The title for Beyond Our Control stemmed from the routine announcement when a logistical or technical difficulty arose, i.e. “Due to circumstances beyond our control,” something wasn’t going as planned. CBS News producer Fred Friendly titled his 1967 book about the failings of profit-driven broadcast journalism Due to Circumstances Beyond Our Control. . ., so the saying was surely top of mind when Dave Williams and his creative team of teenagers were devising in the fall of that year what BOC would be when it started airing in January 1968.
Before they settled on Beyond Our Control, though, and even apparently before they had settled on the creative mission to parody television, Williams wrote up a memo proposing guidelines for possible titles:
I wish I could have been in the room (or in Dave Williams’ head) to learn how Beyond Our Control was chosen, but this memo gets us pretty close to the answer. A clever but not coy title that is easy to convey in publicity and raises connotations of a program offering the perspective of a spectator seeking to probe the motley sight of TV’s diversions, with an accent on the light and humorous? Beyond Our Control nailed it.

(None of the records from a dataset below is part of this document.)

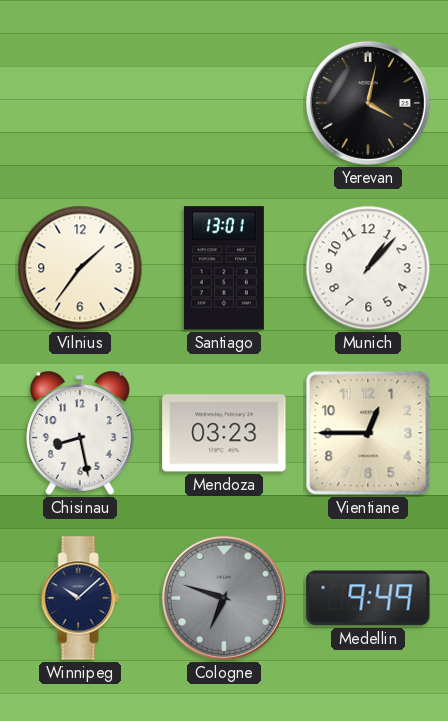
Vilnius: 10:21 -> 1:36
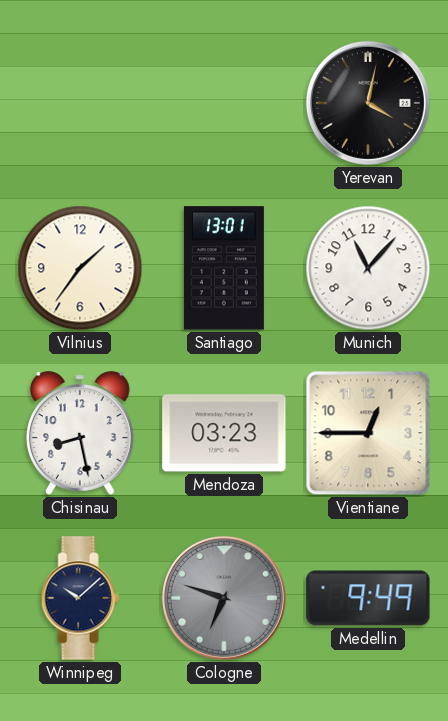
Munich: 1:07 -> 11:07
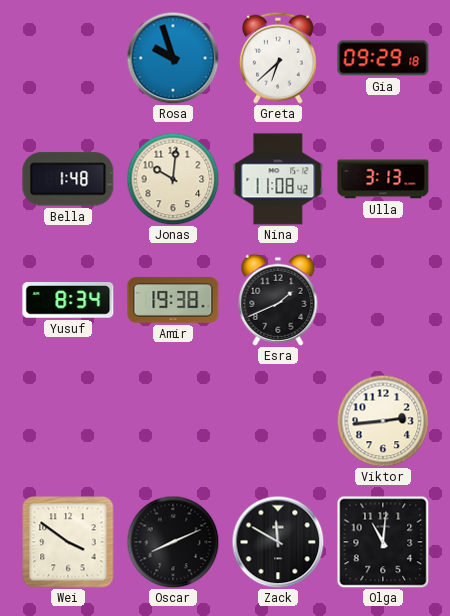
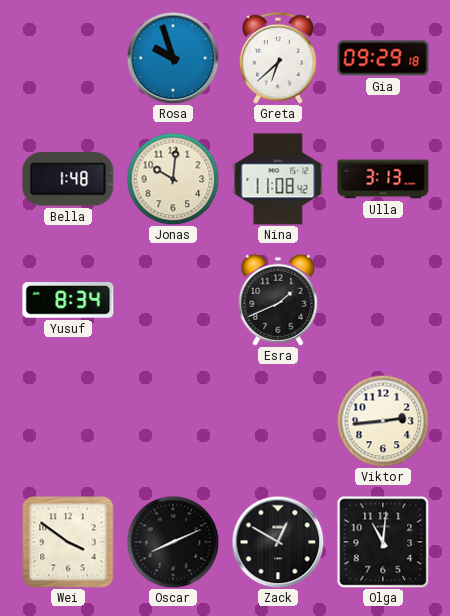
Amir: 19:38 -> none
Zack: 11:50 -> 12:50
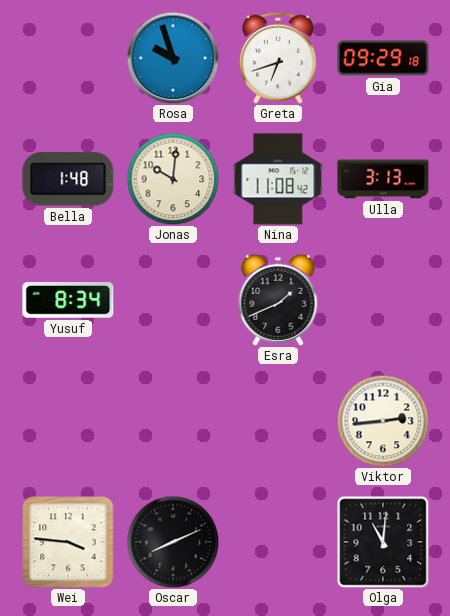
Greta: 6:38 -> 6:42
Wei: 3:51 -> 3:46
Zack: 12:50 -> none
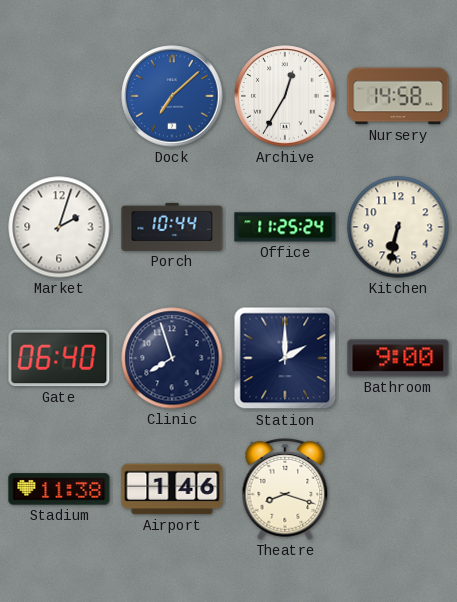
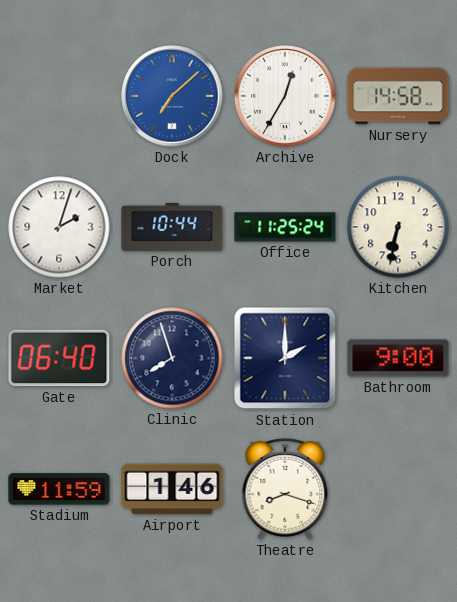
Stadium: 11:38 -> 11:59
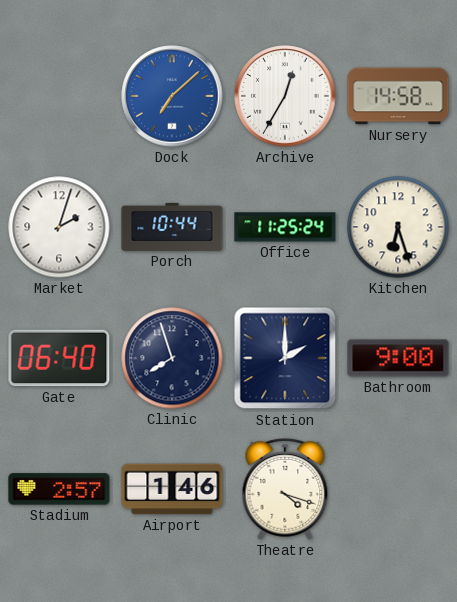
Kitchen: 6:32 -> 6:27
Stadium: 11:59 -> 2:57
Theatre: 8:18 -> 4:18
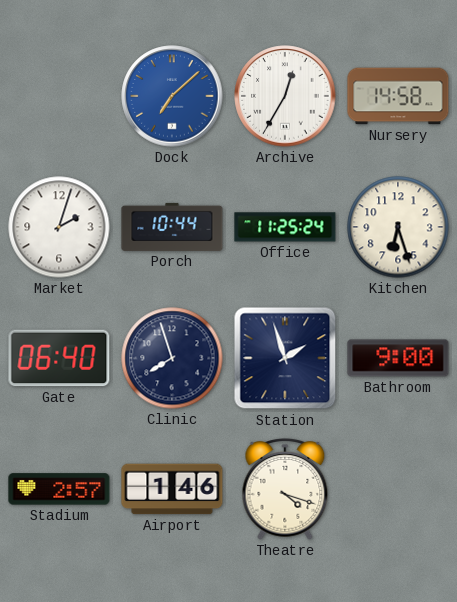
Station: 2:00 -> 1:57
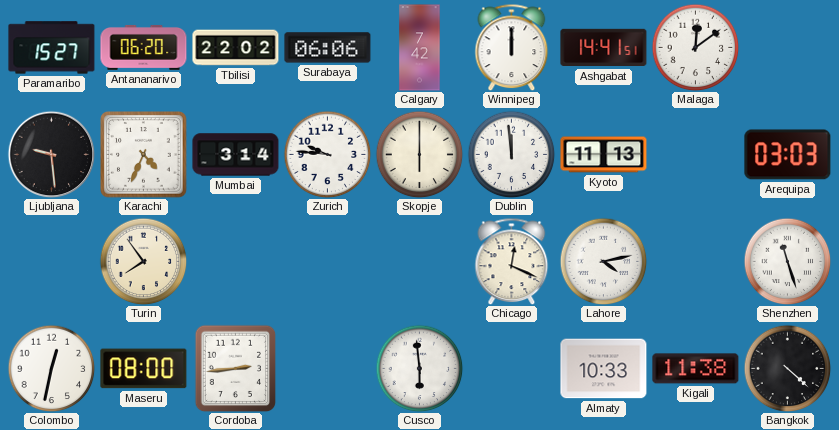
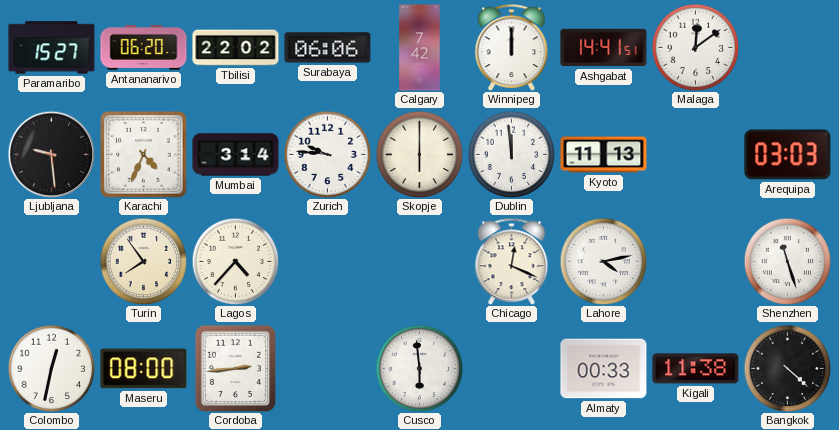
Lagos: none -> 4:37
Almaty: 10:33 -> 00:33
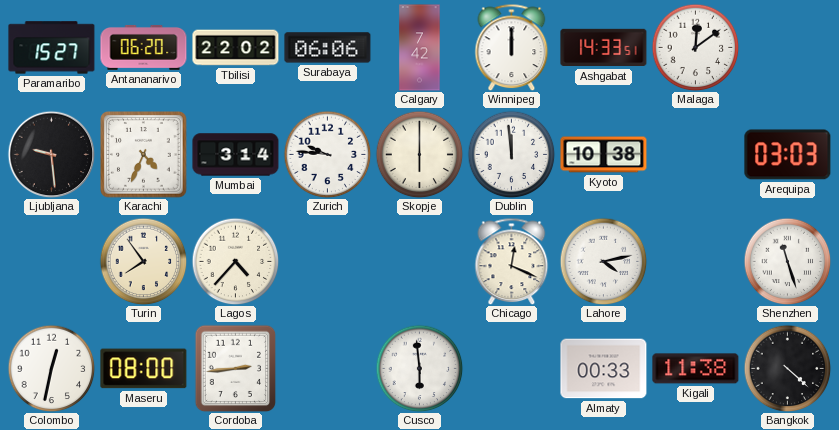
Ashgabat: 14:41 -> 14:33
Kyoto: 11:13 -> 10:38
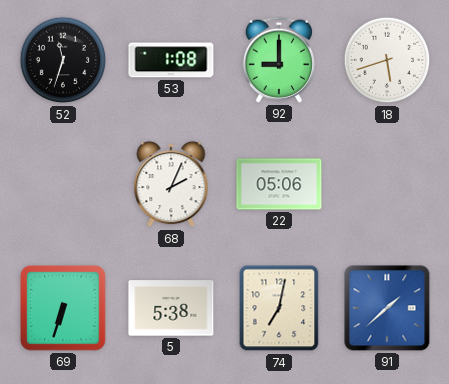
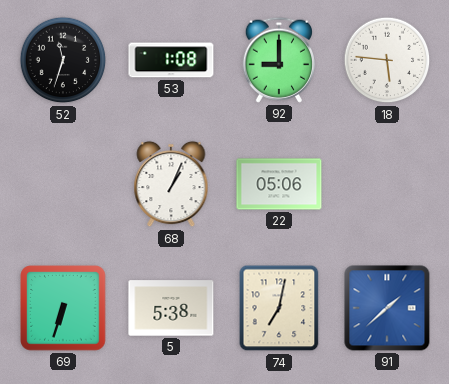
18: 5:42 -> 5:46
68: 2:04 -> 1:04
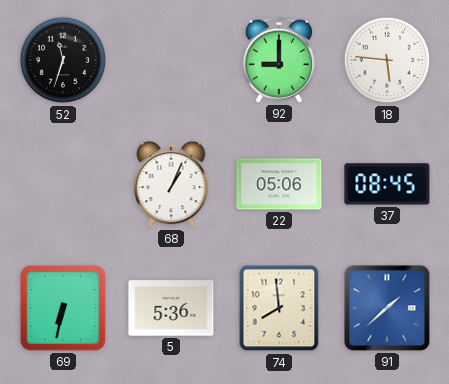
53: 1:08 -> none
37: none -> 08:45
69: 6:33 -> 6:32
5: 5:38 -> 5:36
74: 7:02 -> 7:59
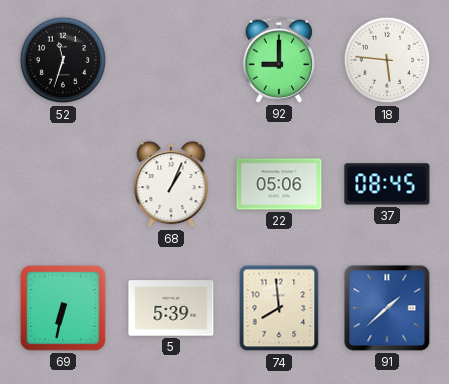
5: 5:36 -> 5:39
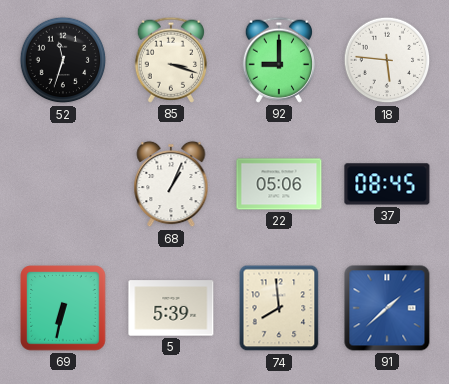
85: none -> 3:18
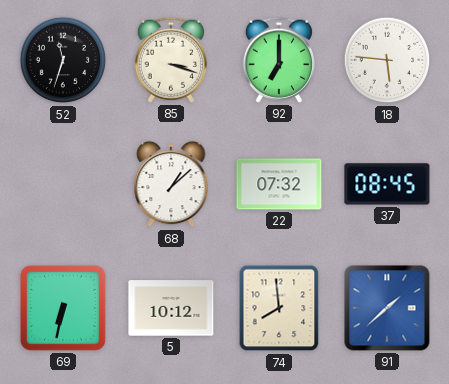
92: 9:00 -> 7:00
68: 1:04 -> 1:08
22: 05:06 -> 07:32
5: 5:39 -> 10:12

That title is also a generous gift to anyone (me) trying to analyze the meaning of everything behind the production. BOC was fundamentally about control — bestowing it upon teenagers, trusting them with it, contending with the consequences when they lost it. The “our” also signified creative ownership and empowerment while implicitly drawing lines that designated who stood beyond its boundaries. The fact that it could get beyond their control also signalled to viewers that they couldn’t predict what would appear on their TV screens next, and if they didn’t like that, well, they should take command of channel switching themselves.
Or maybe Dave Williams just thought it sounded cool? Who knows.